■ **COMPITI**:
**a.** Rispondi in breve a queste domande sul brano sulle elezioni americane:
(i) Secondo il brano, per cosa si è dichiarata «pronta» Kamala Harris?
(ii) In che giorno si voterà?
(iii) Quale parola ha detto Biden al posto di «Egitto»?
**b.** Prosegui il brano sulle elezioni americane a partire dall'ultima frase.

■ **BRANO DI PARTENZA**:
====

Anna Maria Brogi martedì 13 febbraio 2024

La vicepresidente degli Stati Uniti Kamala Harris e il presidente Joe Biden in un recente evento elettorale in Delaware

Se dopo quattro anni di silenzio, e a meno di nove mesi dalle elezioni per la Casa Bianca, la vicepresidente Kamala Harris deve dichiararsi «pronta a servire come leader» vuol dire che tra i democratici la situazione è grave. Ma anche tra i repubblicani non si scherza, dopo che lo sfidante in pectore, l'ex presidente Donald Trump, ha detto che la priorità per la sicurezza degli Stati Uniti non è quella di difendere gli altri Paesi Nato. Seminando il panico in Europa e lo sconcerto tra i meno trumpiani dei conservatori.

L'età avanzata dei due contendenti è un dato di fatto: quando si voterà, il 5 novembre, avranno 82 anni Biden e 78 Trump. Con il primo che infilza una gaffe dopo l'altra (l'altro giorno ha detto «Messico» invece che «Egitto»), e che il procuratore speciale Robert Hur ha definito «con poca memoria» nel rapporto sulla diffusione di documenti segreti durante la sua vicepresidenza che pure lo scagiona. E con il tycoon che delle sparate a effetto si è sempre fatto vanto e che considera colpi da maestro quelli che altri derubricherebbero a goffaggine e gaffe.

====

■ **MATERIALE FORNITO**:
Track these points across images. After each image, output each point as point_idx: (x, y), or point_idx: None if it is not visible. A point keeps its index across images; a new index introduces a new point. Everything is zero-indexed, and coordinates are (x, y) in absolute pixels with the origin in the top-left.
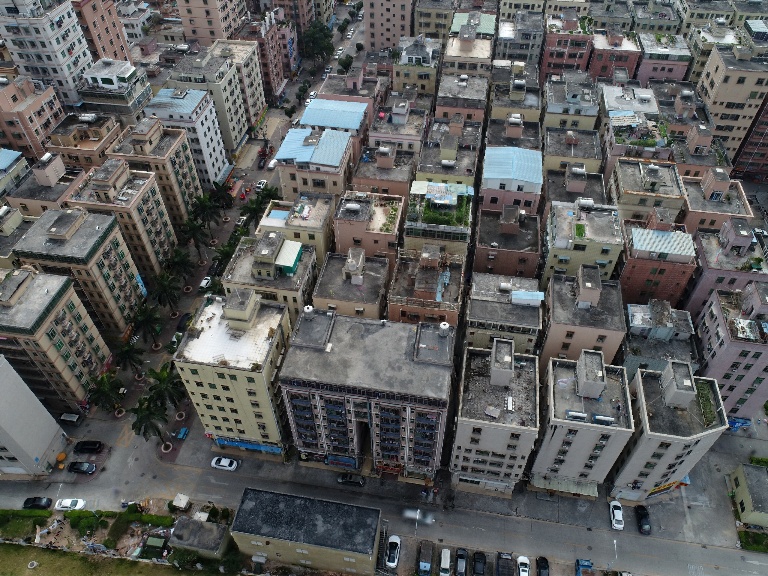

====

■ **SOLUZIONI**:
**a.**
(i) A servire come leader.
(ii) Il 5 novembre.
(iii) «Messico».

**b.**
In queste settimane la Casa Bianca, in calo di gradimento anche per il sostegno all'offensiva israeliana a Gaza, cerca di rispolverare l'immagine della vice. Intervistata dal Wall Street Journal, Harris ha voluto rassicurare sui rischi legati all'età del presidente e all'eventualità che, in un prossimo mandato, debba sostituirlo: «Sono pronta, non c'è dubbio». Non la pensano così gli americani, che su di lei esprimono un gradimento persino inferiore a quello per il commander in chief.

Il sondaggio: Trump in testa di 3 punti, per l'80% Biden è troppo vecchio

Un sondaggio Reuters/Ipos dà Trump in vantaggio di 3 punti su Biden, che l'80% degli intervistati giudica troppo vecchio per governare. La metà degli americani ritiene inoltre che il presidente abbia ricevuto un trattamento di favore nel rapporto del procuratore speciale in cui si ammette che non aveva garantito la sicurezza dei documenti riservati ma non lo si incrimina.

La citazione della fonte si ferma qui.